[Extracted data entries]
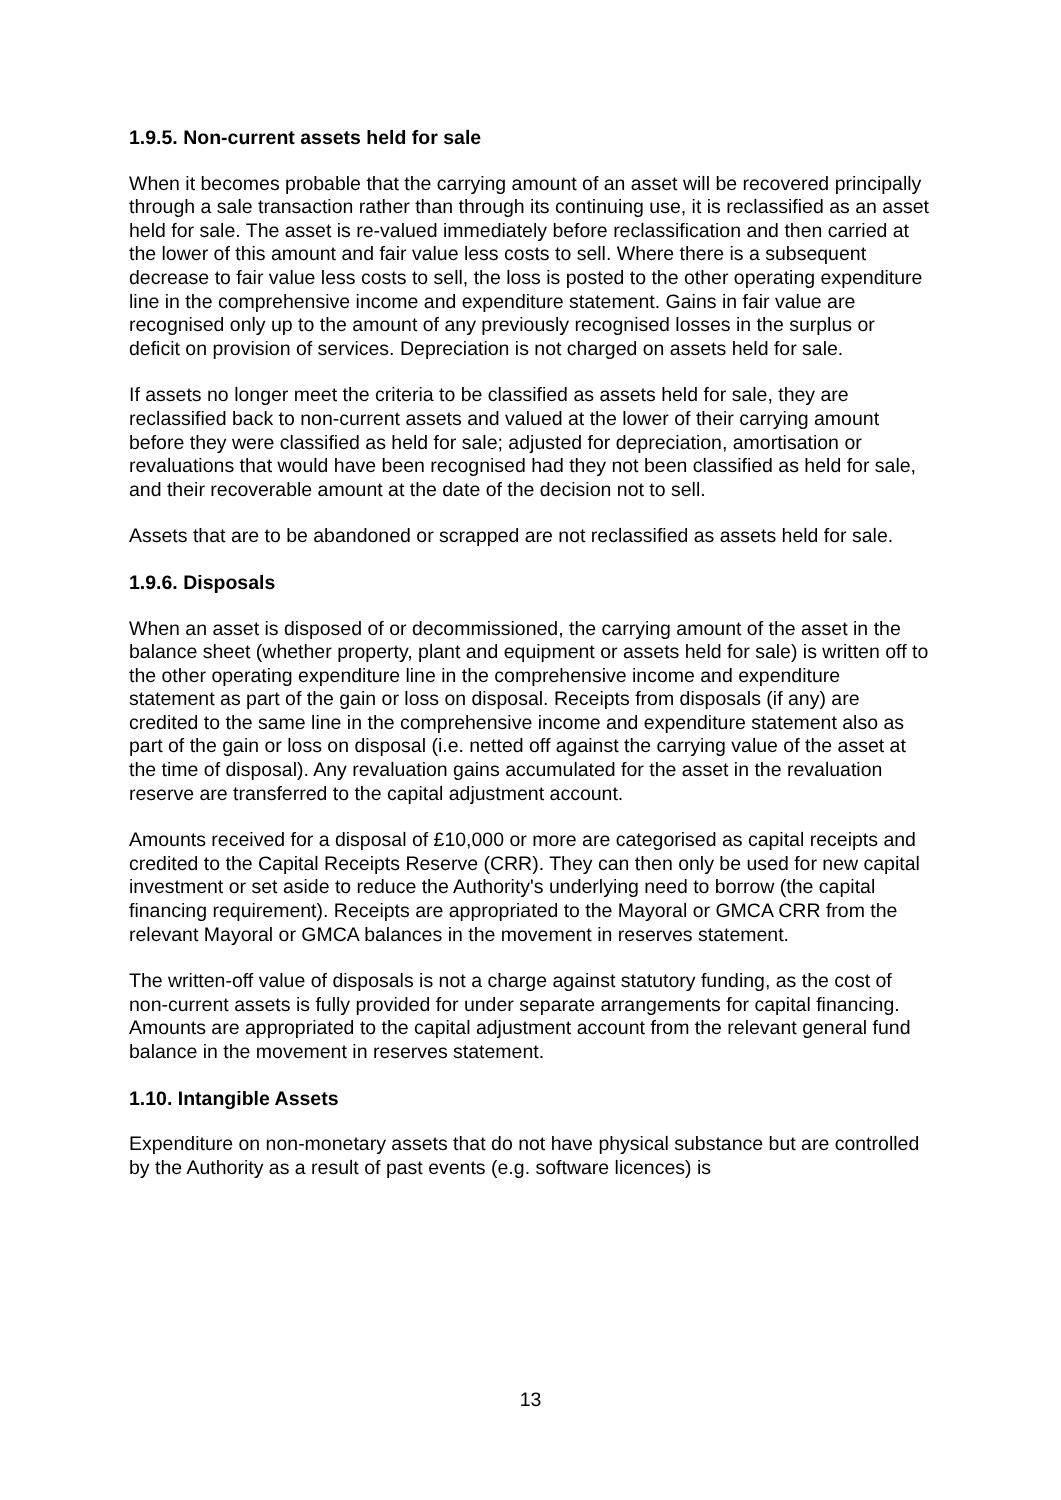1.9.5. Non-current assets held for sale
When it becomes probable that the carrying amount of an asset will be recovered principally through a sale transaction rather than through its continuing use, it is reclassified as an asset held for sale. The asset is re-valued immediately before reclassification and then carried at the lower of this amount and fair value less costs to sell. Where there is a subsequent decrease to fair value less costs to sell, the loss is posted to the other operating expenditure line in the comprehensive income and expenditure statement. Gains in fair value are recognised only up to the amount of any previously recognised losses in the surplus or deficit on provision of services. Depreciation is not charged on assets held for sale.
If assets no longer meet the criteria to be classified as assets held for sale, they are reclassified back to non-current assets and valued at the lower of their carrying amount before they were classified as held for sale; adjusted for depreciation, amortisation or revaluations that would have been recognised had they not been classified as held for sale, and their recoverable amount at the date of the decision not to sell.
Assets that are to be abandoned or scrapped are not reclassified as assets held for sale.
1.9.6. Disposals
When an asset is disposed of or decommissioned, the carrying amount of the asset in the balance sheet (whether property, plant and equipment or assets held for sale) is written off to the other operating expenditure line in the comprehensive income and expenditure statement as part of the gain or loss on disposal. Receipts from disposals (if any) are credited to the same line in the comprehensive income and expenditure statement also as part of the gain or loss on disposal (i.e. netted off against the carrying value of the asset at the time of disposal). Any revaluation gains accumulated for the asset in the revaluation reserve are transferred to the capital adjustment account.
Amounts received for a disposal of £10,000 or more are categorised as capital receipts and credited to the Capital Receipts Reserve (CRR). They can then only be used for new capital investment or set aside to reduce the Authority's underlying need to borrow (the capital financing requirement). Receipts are appropriated to the Mayoral or GMCA CRR from the relevant Mayoral or GMCA balances in the movement in reserves statement.
The written-off value of disposals is not a charge against statutory funding, as the cost of non-current assets is fully provided for under separate arrangements for capital financing. Amounts are appropriated to the capital adjustment account from the relevant general fund balance in the movement in reserves statement.
1.10. Intangible Assets
Expenditure on non-monetary assets that do not have physical substance but are controlled by the Authority as a result of past events (e.g. software licences) is
13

TASK PROMPT
Include the first line of the records, the line containing "When it becomes", and every line between them, repeated exactly. Skip the pictures.

ANSWER TO THIS TASK
1.9.5. Non-current assets held for sale
When it becomes probable that the carrying amount of an asset will be recovered principally through a sale transaction rather than through its continuing use, it is reclassified as an asset held for sale. The asset is re-valued immediately before reclassification and then carried at the lower of this amount and fair value less costs to sell. Where there is a subsequent decrease to fair value less costs to sell, the loss is posted to the other operating expenditure line in the comprehensive income and expenditure statement. Gains in fair value are recognised only up to the amount of any previously recognised losses in the surplus or deficit on provision of services. Depreciation is not charged on assets held for sale.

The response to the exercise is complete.